Ministry of Education officials

  • Questions linger on why officials from the ministry allowed the school to operate even with the glaring deficiencies and dangers posed by its unfit structures.
  • From overcrowded classrooms to lack of enough toilets and a tiny playground and, the school failed to meet the most basic requirements for a primary school.
  • The centre has no fence, putting schoolchildren’s safety in jeopardy.
  • Education inspectors should have flagged down this irregularity, yet they did nothing.
  • The school is one of the many private institutions in the densely populated Ngando Ward, which has no public primary schools.
  • Why the ministry has not put up schools there is a touchy matter that no government official seemed ready to answer.

National Building Inspectorate and Nairobi City County government

  • National Buildings Inspectorate (NBI) secretary Moses Nyakiongora termed the school building a structural failure and a death trap yet his officers failed to inspect it.
  • Mr Nyakiongora also admitted that his officers were not aware of the existence of the building.
  • Nairobi County Governor Mike Sonko blamed the tragedy on rampant corruption at City Hall, suggesting that approvals for the construction of the structure might have been irregular.

Local leadership

  • Residents of Ngando Ward claimed that their leaders had abandoned them.
  • It’s no wonder then that Dagoretti South MP John Kiarie and Ngando ward MCA Peter Wahinya were booed by the residents when they tried to address them.
  • The two had to be led away by the police when angry residents threatened to attack them.
  • Mr Kiarie, commonly known as JK, has been area MP for two years now, but residents claim he has not fought to have the government establish a public school in the area.
  • Meshack Nyabuto, an administrator at the local chief’s office, said that the chief was aware of the unfit classroom building, and had recently raised the matter with the school.
  • Mr Nyabuto though admitted that the chief’s office had not followed up the issue with the school, until the building came down on Monday morning.

Ngando MCA Peter Wahinya is chased away by angry youth from the scene of the collapsed classrooms at Precious Talents primary school on September 23, 2019 . PHOTO | EVANS HABIL | NATION MEDIA GROUP

Teachers

  • At the time of the accident, minutes before 7am on Monday, there were no teachers at the school.

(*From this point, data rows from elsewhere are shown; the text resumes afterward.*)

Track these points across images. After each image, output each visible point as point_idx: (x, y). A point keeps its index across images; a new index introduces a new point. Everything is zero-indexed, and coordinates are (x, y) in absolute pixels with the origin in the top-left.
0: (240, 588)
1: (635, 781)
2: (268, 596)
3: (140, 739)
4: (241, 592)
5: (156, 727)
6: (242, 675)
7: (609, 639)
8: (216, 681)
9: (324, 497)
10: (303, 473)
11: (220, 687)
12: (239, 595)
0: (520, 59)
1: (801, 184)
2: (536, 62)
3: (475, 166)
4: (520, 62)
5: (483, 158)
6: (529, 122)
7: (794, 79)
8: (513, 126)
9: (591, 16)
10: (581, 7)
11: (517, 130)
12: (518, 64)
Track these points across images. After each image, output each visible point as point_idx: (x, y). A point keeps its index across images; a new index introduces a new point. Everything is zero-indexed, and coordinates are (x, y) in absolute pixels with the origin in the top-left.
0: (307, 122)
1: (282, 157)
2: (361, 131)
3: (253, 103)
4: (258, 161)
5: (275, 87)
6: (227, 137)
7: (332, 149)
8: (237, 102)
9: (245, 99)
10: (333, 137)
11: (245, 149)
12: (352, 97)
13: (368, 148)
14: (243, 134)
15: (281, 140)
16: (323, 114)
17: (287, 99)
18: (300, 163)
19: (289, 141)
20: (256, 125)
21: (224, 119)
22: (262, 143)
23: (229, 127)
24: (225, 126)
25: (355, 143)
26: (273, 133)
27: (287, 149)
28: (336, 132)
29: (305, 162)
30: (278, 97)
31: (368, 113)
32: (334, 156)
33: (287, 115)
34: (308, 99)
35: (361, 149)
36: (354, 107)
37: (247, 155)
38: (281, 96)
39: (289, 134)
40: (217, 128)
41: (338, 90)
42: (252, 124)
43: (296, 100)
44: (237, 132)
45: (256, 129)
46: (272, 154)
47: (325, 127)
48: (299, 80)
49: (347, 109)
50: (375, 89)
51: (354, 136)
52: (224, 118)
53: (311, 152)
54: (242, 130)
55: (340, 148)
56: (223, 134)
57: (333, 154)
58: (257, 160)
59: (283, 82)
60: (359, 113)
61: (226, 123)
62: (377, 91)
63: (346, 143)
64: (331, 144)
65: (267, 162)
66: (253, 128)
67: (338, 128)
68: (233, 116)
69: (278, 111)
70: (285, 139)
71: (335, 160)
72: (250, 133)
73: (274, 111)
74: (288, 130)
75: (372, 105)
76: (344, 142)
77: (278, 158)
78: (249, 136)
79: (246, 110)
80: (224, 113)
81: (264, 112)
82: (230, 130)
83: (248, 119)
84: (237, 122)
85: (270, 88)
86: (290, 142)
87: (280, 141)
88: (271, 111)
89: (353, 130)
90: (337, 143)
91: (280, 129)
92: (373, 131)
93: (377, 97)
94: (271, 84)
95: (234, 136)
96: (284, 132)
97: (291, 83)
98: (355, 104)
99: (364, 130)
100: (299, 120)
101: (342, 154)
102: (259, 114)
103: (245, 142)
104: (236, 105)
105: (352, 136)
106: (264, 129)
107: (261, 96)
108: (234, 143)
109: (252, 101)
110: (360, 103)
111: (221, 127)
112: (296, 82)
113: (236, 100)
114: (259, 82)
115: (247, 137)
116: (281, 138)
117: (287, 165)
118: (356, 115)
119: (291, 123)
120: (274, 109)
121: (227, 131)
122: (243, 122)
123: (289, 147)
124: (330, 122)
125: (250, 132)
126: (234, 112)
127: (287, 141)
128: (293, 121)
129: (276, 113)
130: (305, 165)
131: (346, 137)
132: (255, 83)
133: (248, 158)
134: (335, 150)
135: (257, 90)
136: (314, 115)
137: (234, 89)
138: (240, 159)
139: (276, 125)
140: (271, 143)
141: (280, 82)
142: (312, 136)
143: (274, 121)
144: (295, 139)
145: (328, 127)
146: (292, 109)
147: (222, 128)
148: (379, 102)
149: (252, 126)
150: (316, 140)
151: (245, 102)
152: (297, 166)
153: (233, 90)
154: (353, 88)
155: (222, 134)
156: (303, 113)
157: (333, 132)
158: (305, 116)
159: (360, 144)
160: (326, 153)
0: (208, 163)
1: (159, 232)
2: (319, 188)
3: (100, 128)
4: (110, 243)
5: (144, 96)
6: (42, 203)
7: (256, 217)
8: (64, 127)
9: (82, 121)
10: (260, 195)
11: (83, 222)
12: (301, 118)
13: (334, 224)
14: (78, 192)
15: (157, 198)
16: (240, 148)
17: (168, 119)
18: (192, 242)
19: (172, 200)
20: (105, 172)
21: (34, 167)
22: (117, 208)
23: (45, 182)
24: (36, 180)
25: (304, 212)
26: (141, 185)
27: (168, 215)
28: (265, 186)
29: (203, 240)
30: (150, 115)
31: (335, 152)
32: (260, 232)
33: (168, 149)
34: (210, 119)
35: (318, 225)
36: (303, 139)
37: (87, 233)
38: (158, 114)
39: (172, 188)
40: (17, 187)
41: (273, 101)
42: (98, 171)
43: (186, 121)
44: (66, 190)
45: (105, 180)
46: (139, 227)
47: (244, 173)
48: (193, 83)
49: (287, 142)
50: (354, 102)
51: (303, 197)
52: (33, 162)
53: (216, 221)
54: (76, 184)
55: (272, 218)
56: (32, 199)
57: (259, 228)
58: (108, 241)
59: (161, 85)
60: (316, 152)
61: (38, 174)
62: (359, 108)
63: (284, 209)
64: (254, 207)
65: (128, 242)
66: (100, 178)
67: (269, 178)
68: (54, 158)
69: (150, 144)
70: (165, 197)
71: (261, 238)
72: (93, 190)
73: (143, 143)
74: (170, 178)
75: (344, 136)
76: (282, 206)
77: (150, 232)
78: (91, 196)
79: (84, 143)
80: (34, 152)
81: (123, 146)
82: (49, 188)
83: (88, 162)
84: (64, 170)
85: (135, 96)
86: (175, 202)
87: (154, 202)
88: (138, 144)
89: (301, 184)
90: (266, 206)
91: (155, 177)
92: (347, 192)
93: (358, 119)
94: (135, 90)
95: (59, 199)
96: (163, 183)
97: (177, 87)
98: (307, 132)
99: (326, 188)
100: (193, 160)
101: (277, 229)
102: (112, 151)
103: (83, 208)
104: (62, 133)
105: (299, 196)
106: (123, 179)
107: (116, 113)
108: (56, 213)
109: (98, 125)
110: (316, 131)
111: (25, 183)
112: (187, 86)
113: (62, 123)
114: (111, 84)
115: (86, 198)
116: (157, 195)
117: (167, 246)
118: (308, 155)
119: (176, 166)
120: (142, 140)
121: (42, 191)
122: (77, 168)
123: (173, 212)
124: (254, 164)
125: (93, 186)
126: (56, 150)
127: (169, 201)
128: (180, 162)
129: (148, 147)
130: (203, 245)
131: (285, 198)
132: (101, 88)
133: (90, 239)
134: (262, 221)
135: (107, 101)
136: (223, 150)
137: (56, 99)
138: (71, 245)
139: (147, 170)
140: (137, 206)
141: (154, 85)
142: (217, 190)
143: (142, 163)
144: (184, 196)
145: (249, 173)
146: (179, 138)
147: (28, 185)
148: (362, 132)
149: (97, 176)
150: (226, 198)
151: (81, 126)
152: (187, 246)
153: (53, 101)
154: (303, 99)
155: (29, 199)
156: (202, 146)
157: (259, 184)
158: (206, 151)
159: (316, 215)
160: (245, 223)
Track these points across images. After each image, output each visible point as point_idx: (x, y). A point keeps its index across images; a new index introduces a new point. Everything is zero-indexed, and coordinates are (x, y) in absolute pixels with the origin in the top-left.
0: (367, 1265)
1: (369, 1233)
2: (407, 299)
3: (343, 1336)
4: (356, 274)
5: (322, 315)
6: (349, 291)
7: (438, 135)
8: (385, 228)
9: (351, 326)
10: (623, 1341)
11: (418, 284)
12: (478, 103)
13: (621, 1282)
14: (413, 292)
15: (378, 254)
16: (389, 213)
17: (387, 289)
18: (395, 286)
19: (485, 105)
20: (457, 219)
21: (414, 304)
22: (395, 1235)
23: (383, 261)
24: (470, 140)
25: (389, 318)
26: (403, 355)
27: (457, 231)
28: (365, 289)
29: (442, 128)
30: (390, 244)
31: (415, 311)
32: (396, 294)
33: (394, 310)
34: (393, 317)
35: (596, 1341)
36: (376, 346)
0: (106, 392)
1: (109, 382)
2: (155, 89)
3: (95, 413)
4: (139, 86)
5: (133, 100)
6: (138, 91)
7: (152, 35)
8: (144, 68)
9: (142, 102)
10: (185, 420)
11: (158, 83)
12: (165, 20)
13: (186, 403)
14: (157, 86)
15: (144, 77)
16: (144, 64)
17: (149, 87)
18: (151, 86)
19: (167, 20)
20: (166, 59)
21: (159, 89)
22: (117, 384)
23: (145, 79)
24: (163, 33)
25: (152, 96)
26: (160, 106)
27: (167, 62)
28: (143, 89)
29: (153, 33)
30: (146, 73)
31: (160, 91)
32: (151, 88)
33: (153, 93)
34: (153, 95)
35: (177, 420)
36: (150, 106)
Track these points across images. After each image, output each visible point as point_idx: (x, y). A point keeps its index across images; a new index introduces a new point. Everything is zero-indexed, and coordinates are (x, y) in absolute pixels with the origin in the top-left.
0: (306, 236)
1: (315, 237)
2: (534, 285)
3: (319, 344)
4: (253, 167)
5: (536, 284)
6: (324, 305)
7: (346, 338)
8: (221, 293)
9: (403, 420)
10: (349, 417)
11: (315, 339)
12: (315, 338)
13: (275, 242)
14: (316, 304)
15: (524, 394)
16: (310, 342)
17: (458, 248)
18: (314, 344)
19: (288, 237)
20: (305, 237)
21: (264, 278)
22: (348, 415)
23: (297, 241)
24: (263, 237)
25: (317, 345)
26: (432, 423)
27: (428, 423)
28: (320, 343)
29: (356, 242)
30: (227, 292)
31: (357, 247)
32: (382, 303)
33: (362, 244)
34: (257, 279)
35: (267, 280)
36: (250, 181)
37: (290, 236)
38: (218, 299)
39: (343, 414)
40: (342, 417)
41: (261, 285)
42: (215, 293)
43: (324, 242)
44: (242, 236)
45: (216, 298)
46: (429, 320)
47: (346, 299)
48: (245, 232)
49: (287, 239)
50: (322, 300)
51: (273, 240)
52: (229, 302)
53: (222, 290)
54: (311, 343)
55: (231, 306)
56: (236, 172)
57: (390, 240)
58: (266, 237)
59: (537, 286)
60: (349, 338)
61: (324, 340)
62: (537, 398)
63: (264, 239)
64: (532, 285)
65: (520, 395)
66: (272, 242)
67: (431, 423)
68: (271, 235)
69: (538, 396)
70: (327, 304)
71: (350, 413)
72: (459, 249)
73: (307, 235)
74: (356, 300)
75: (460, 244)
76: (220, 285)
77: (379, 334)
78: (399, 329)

Learners were going about their morning preps on their own.
  • That the teachers failed to speak out about the 6am reporting time at the school, which is in outright contravention of the rules of the Ministry of Education, makes them liable too.
  • Perhaps even more importantly, why didn’t they take the school management to task about the unsafe classrooms that not only put the lives of learners at risk but their own as well?

• Parents

  • Some parents such as David Maruti were disappointed by the school’s perpetual failure to act upon their concerns on safety of their children. Disappointed, he transferred his children to a different school early this year. That’s how they survived the disaster.
  • Other parents were not as lucky as he was.
  • But why would parents allow their children to attend a school whose structures risked their lives?
  • Why didn’t they take action when their children complained about the shaking structure? Had they raised their concerns with the relevant authorities?
  • While fingers are being pointed in all other directions, parents are also liable for this omission.

School neighbours

  • The school has hundreds of neighbours, some who interact freely with the school, owing to the lack of a fence around the institution.
  • The majority of learners at Precious Talents Academy hail from this same Ngando neighbourhood.
  • That the ill-fated school building was a work of outrageously poor workmanship was a fact well known to them.
  • As a responsible community, they should have voiced their concerns and piled pressure on the school management to be responsible.
  • Had they acted accordingly, no one would have been hurt. Yet they remained silent as the clock ticked to the Monday morning disaster.